## What is expected:
Only the number is wanted: how many lines of the data contain "objects"?

_ _ _ _ _ _ _

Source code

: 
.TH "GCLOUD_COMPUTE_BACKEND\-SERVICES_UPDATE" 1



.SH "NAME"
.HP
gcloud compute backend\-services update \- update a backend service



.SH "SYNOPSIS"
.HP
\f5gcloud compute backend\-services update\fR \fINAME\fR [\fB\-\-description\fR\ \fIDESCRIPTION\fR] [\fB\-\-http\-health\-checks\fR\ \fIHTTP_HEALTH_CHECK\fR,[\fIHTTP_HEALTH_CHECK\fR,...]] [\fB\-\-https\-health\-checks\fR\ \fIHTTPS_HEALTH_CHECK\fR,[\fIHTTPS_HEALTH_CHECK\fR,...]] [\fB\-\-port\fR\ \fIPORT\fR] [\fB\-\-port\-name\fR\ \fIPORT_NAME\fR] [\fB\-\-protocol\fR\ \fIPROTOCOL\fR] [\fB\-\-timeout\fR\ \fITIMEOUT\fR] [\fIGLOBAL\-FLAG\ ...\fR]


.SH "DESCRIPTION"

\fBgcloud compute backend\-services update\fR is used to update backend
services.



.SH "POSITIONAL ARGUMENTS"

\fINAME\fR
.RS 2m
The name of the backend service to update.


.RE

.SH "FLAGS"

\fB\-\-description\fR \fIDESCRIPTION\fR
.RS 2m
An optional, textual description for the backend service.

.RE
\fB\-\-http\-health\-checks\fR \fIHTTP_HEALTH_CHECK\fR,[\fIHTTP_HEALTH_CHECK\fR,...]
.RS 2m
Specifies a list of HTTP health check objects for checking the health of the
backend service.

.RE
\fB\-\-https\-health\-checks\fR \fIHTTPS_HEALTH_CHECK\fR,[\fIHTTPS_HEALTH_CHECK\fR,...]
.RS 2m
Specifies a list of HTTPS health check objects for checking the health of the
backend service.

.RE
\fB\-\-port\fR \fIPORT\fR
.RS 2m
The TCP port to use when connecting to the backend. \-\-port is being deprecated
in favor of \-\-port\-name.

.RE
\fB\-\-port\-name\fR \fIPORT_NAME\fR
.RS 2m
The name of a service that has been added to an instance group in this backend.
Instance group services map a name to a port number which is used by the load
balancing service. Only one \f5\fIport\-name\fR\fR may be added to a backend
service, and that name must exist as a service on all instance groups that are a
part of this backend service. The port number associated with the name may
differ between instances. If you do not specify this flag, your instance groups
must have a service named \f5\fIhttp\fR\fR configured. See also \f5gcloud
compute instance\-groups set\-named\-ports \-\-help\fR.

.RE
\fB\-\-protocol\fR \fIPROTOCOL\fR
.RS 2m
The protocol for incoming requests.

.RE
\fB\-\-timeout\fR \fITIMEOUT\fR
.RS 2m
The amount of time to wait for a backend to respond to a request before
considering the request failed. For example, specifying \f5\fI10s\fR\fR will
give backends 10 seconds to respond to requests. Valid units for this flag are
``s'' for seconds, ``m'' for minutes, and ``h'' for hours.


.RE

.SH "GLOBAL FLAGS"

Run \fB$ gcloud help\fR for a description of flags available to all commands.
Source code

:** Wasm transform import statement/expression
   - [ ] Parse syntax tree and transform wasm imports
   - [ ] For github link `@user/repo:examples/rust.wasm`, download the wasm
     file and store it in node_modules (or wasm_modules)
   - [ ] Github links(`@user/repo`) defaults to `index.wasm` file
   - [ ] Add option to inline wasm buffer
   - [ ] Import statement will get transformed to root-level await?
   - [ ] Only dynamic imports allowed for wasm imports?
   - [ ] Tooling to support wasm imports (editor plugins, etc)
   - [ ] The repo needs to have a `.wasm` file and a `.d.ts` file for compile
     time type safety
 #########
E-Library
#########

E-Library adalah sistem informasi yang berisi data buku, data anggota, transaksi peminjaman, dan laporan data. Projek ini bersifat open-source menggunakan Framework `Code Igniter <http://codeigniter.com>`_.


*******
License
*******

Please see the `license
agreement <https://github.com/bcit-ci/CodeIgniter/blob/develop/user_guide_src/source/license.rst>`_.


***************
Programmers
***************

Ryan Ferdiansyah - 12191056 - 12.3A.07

_ _ _ _ _ _ _

## Output of the task:
2